* Goal of the exercise *
Exactly reproduce the lines from the one containing "cabinet: present [210,229,320,400]" through the last line of the data, both ends included, leaving out pictures.

* Source data *
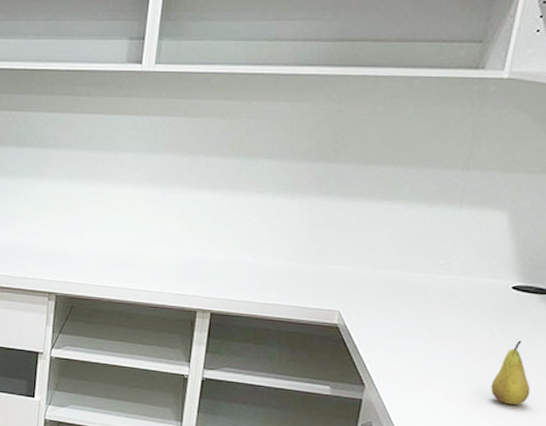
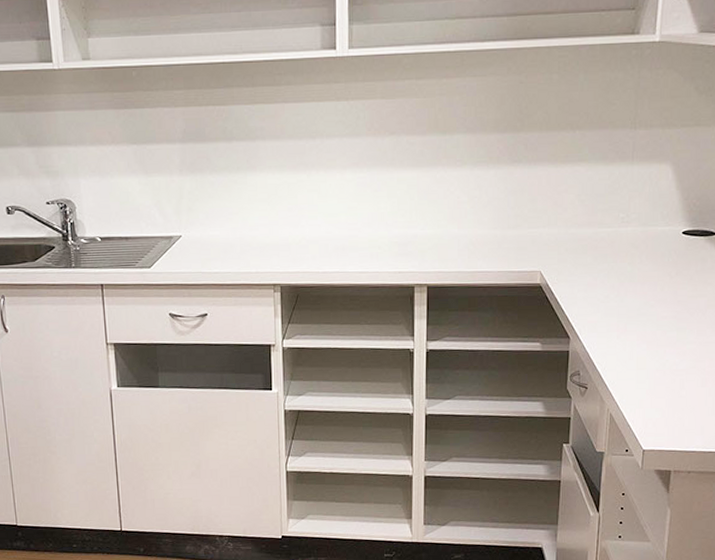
fruit: present [490,341,531,405] -> none [674,280,707,339]

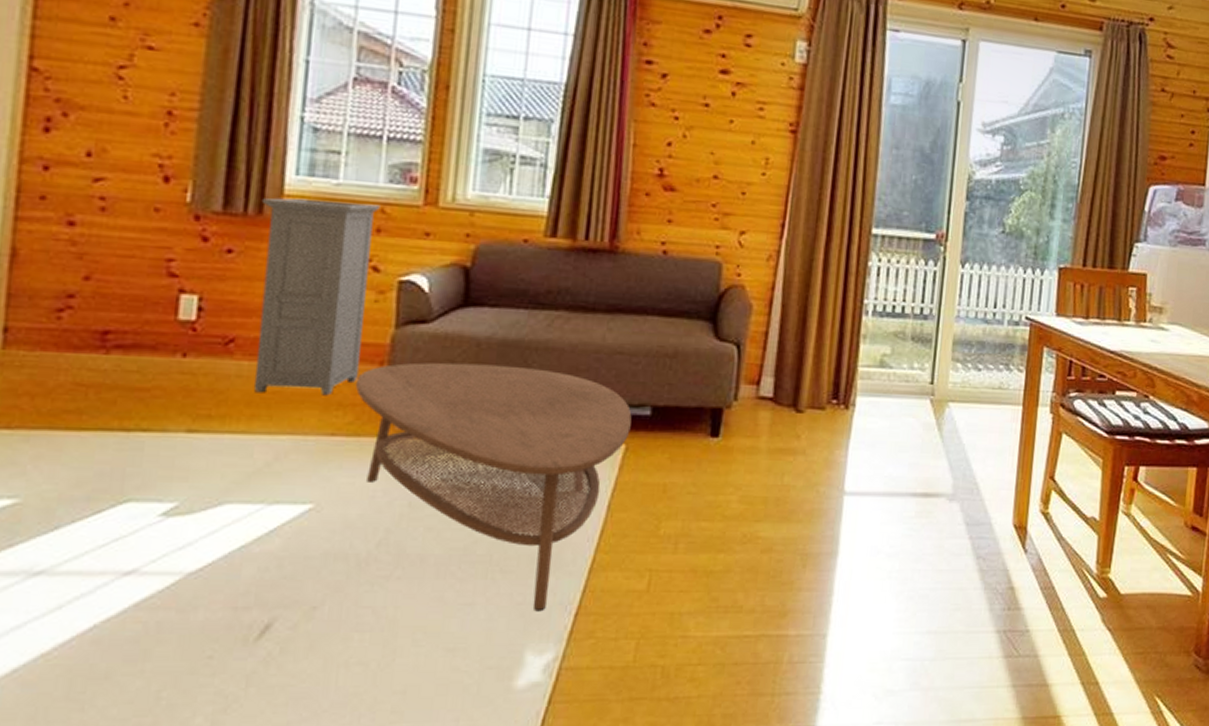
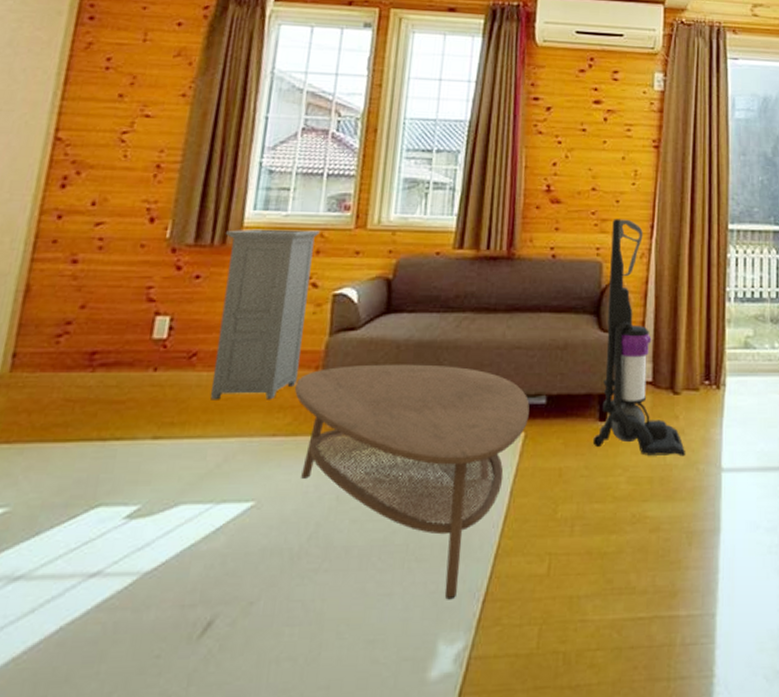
vacuum cleaner: none [702,213,805,476] -> present [592,219,685,456]

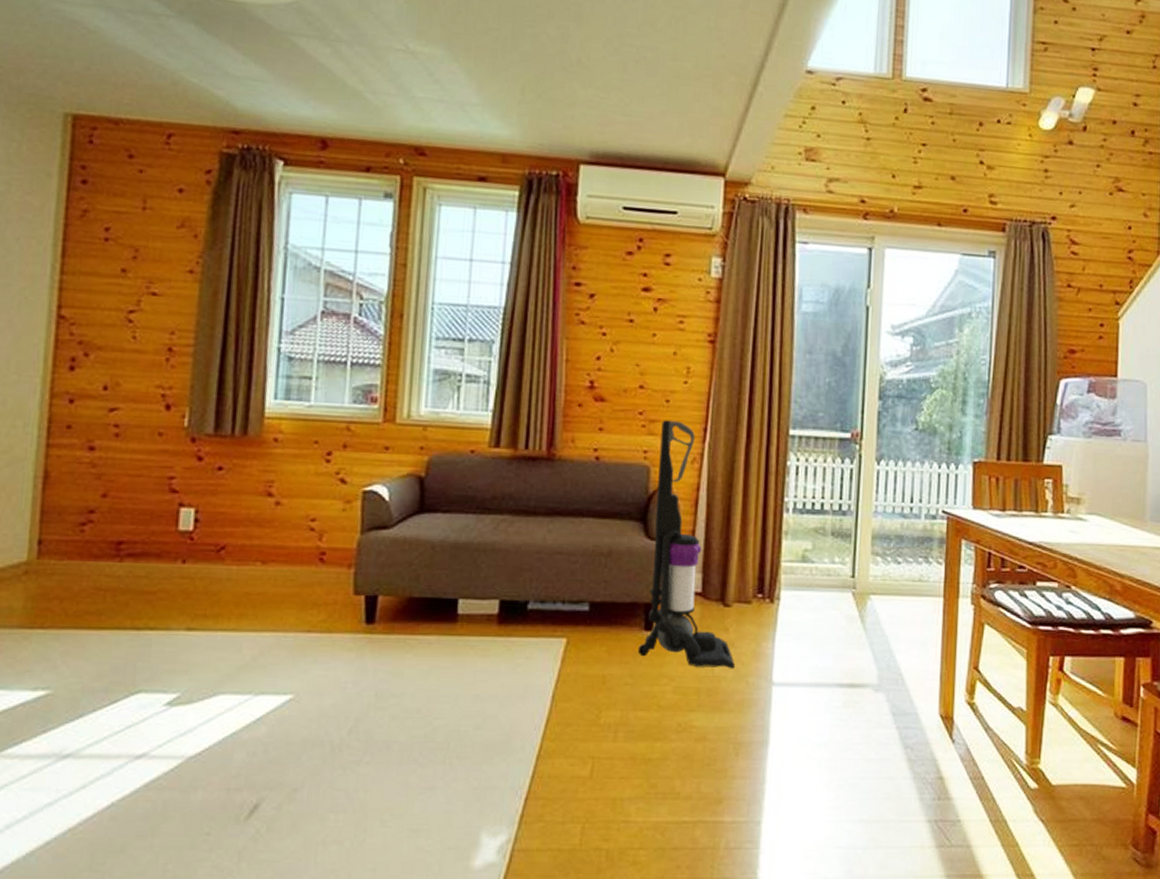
cabinet: present [210,229,320,400] -> none [241,419,346,597]
coffee table: present [295,364,530,600] -> none [328,564,572,796]

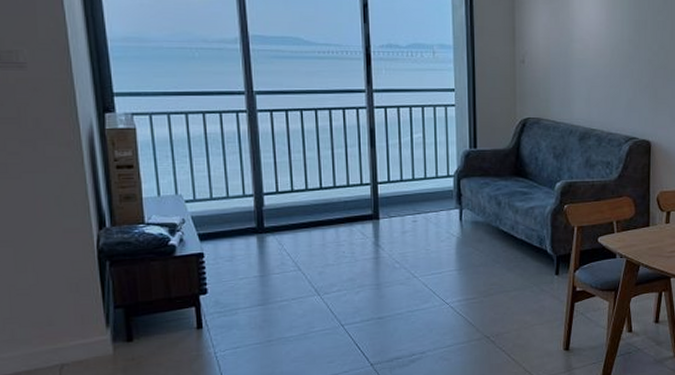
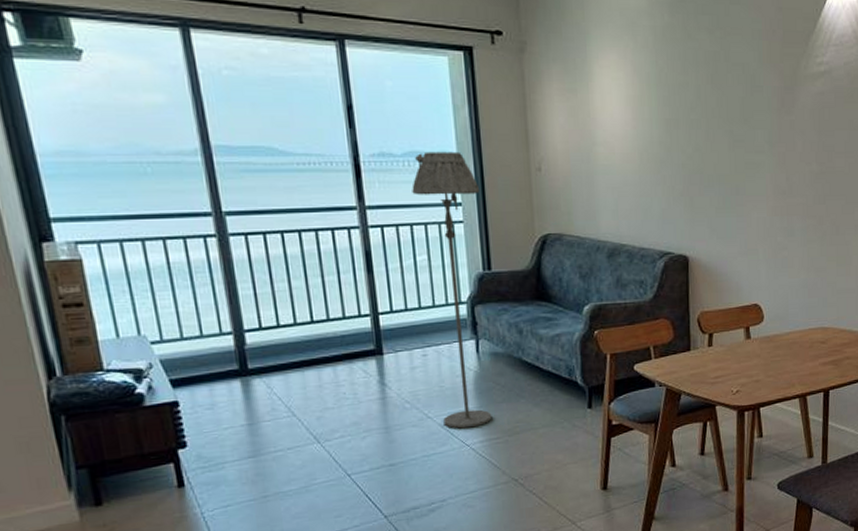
floor lamp: none [413,44,471,288] -> present [412,151,492,429]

* Output of the exercise *
cabinet: present [210,229,320,400] -> none [241,419,346,597]
coffee table: present [295,364,530,600] -> none [328,564,572,796]

floor lamp: none [413,44,471,288] -> present [412,151,492,429]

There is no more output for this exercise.